The former Heidi’s is now host to Lago Tacos (2901 Lyndale Av. S., Mpls.,, a branch of the Excelsior tacos-and-beer-and-margaritas joint serving lunch and dinner daily, along with weekend breakfast.

On the doughnut beat, Dunkin’ Donuts is returning to Minnesota this month, although Twin Citians will have to travel to Rochester for their fried-dough fix. The chain, which operates more than 10,000 locations worldwide, is opening a franchise on June 28 in the landmark Kahler Hotel (20 2nd Av. SW., Rochester,

Surly taps Solera chef

Jorge Guzman, chef at Solera (900 Hennepin Av. S., Mpls.,, has been tapped to oversee the restaurant, beer garden and event center at Surly Brewing Company’s mammoth facility now under construction in Minneapolis’ Prospect Park neighborhood.

“A big part of the destination brewery experience will be our craft-beer-inspired food, so we knew we needed to put just as much focus on our kitchen and staff,” said Surly president Omar Ansari in a statement. “Our executive chef will be the ‘head brewer’ of our beer hall, restaurant and event space. We are excited to add Jorge to the Surly team and immerse him in our world of beer.”

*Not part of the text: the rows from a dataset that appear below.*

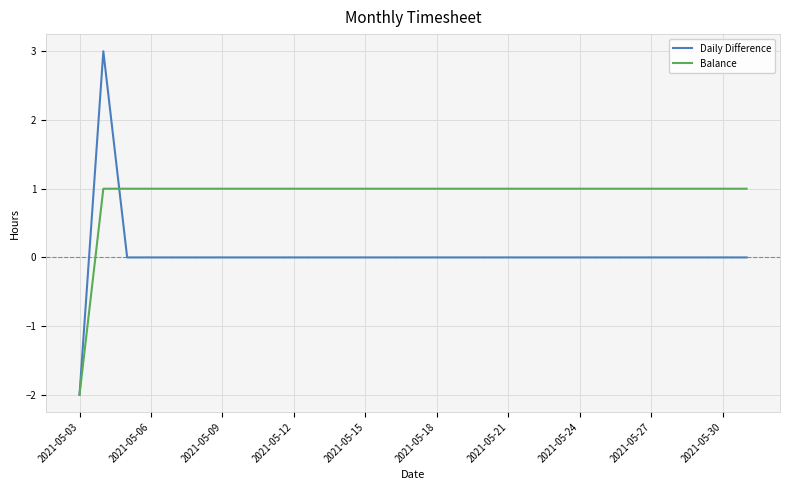

Which series has the largest range (max minus min)?

Daily Difference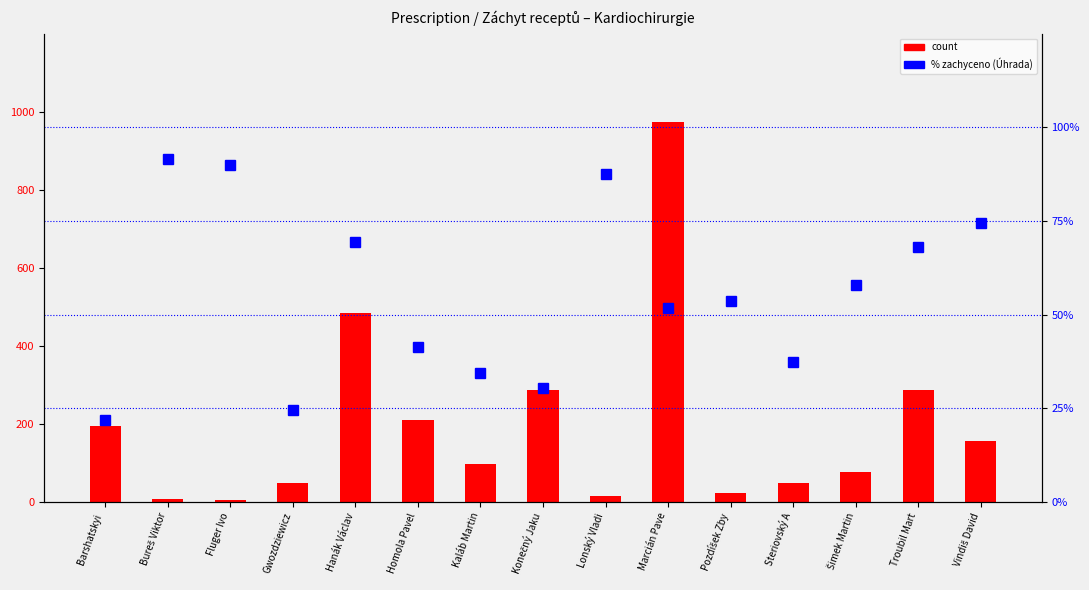

Is the value of percentile rank within the sample at Šimek Martin greater than the value of count at Gwozdziewicz?

No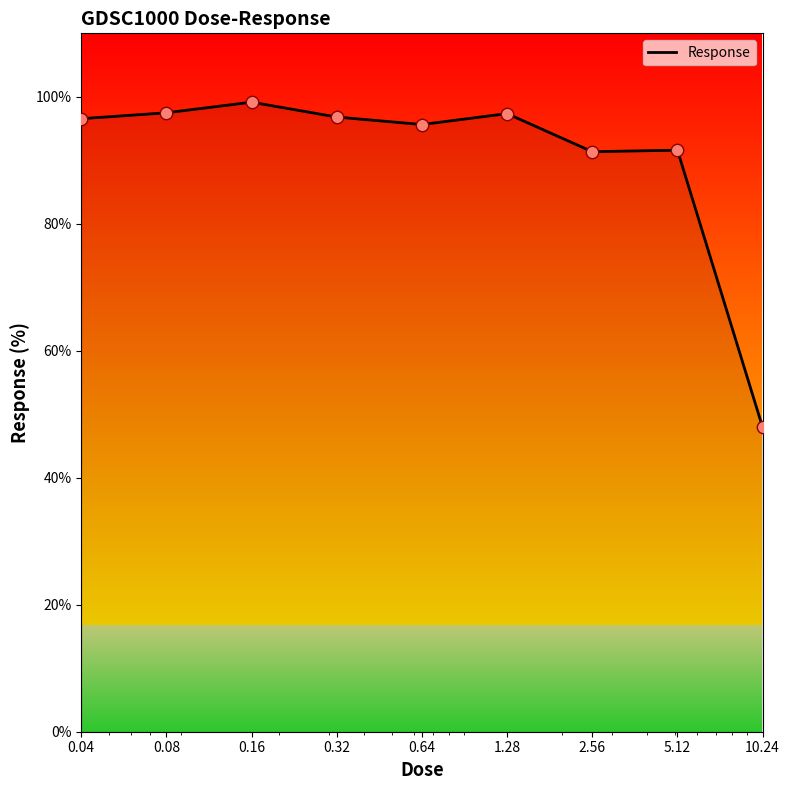

What is the smallest value displayed?

47.9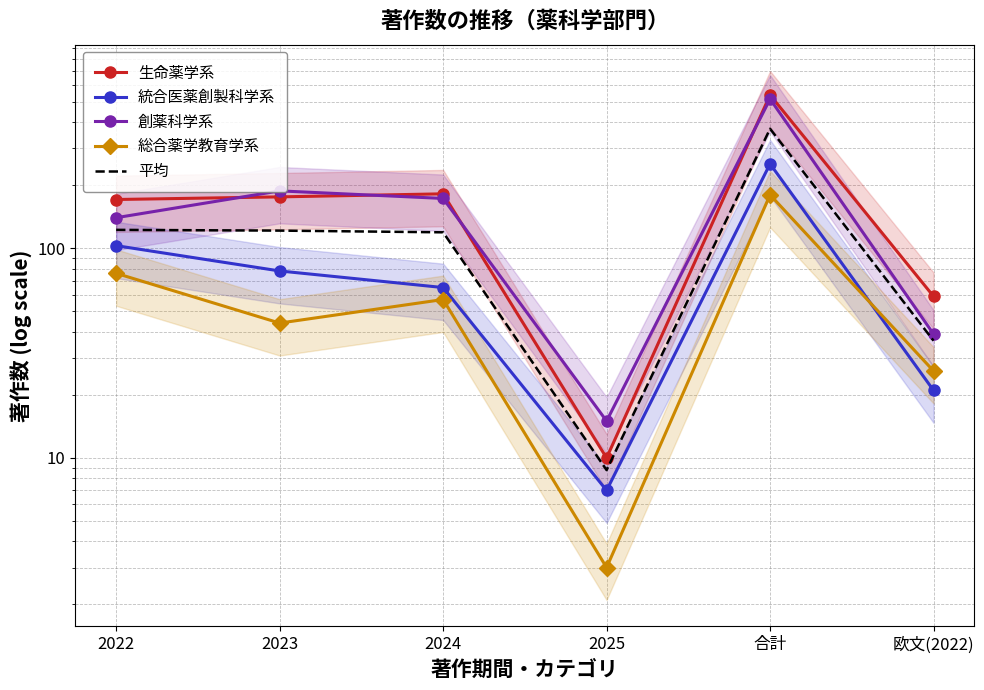

List the labels in order of 生命薬学系 value, largest first.

合計, 2024, 2023, 2022, 欧文(2022), 2025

Guzman has been running the Solera kitchen for three years. He’s also a veteran of Corner Table and the former Tejas.

Eight-year-old Surly expects to relocate from its Brooklyn Center home to its new Minneapolis digs later this year, opening the $30 million facility in stages. First up will be a casual beer hall with a 300-person capacity, scheduled for early 2015. The 175-person event center, 100-seat restaurant and two-acre beer garden will follow.

“We’re going to push the envelope with our beer-inspired foods using locally sourced, sustainable ingredients,” said Guzman in a statement. “We’re not going to sit back.”

A Gray day in Lyn-Lake

Gray House (610 W. Lake St., Mpls., chef/owner Ian Gray is pulling the plug on his two-year-old Lyn-Lake gastropub, but there’s still time to get in and enjoy his remarkable, hyper-seasonal cooking.

“The last day of the lease is July 31st, so we have about two months,” he said. The short reason for the closing is that the business partnership — which includes Gray, his ex-spouse and former father-in-law — is breaking up.

“We could have stayed,” said Gray. “But the lease came up, and it made me feel like I’m not running away from something, but running toward something new and fresh.”

Moving forward, Gray is forming a collaboration with colleagues Kiri Anderson and Jessica Knettel, and they’re scouting locations, including sites in northeast Minneapolis. “But nothing is set in stone,” he said.

In the meantime, get down to Lyn-Lake and enjoy Gray’s $20 three-course dinner, an exercise in creativity and value that’s served Tuesday, Wednesday and Thursday.

Museum restaurant on summer break

What is it with Minneapolis museum restaurants?

First the Walker Art Center’s Gather drops its lunch service. Now Grain Stack (2400 3rd Av. S., Mpls.,, the newly remade restaurant at the Minneapolis Institute of Arts — and a significant improvement from its predecessor —is on a summer vacation.

“Our new food service model is based on being financially sustainable, so when our traffic is slower (such as this summer), we won’t operate the mezzanine-level restaurant, as it would require us to subsidize the operation and that is not the best use of our contributed resources,” reads a memorandum to museum staff and volunteers.

The restaurant is managed by Stock and Badge, the partnership between Dogwood Coffee Co. and Rustica.

Fear not, hungry art lovers. During the warm-weather hiatus, Stock and Badge’s other MIA food-and-drink operations will remain open, including the Dogwood Coffee bar (and its great two-for-one craft beer happy hour) and the family-friendly, grab-and-go Half Pint, both in the museum’s lobby.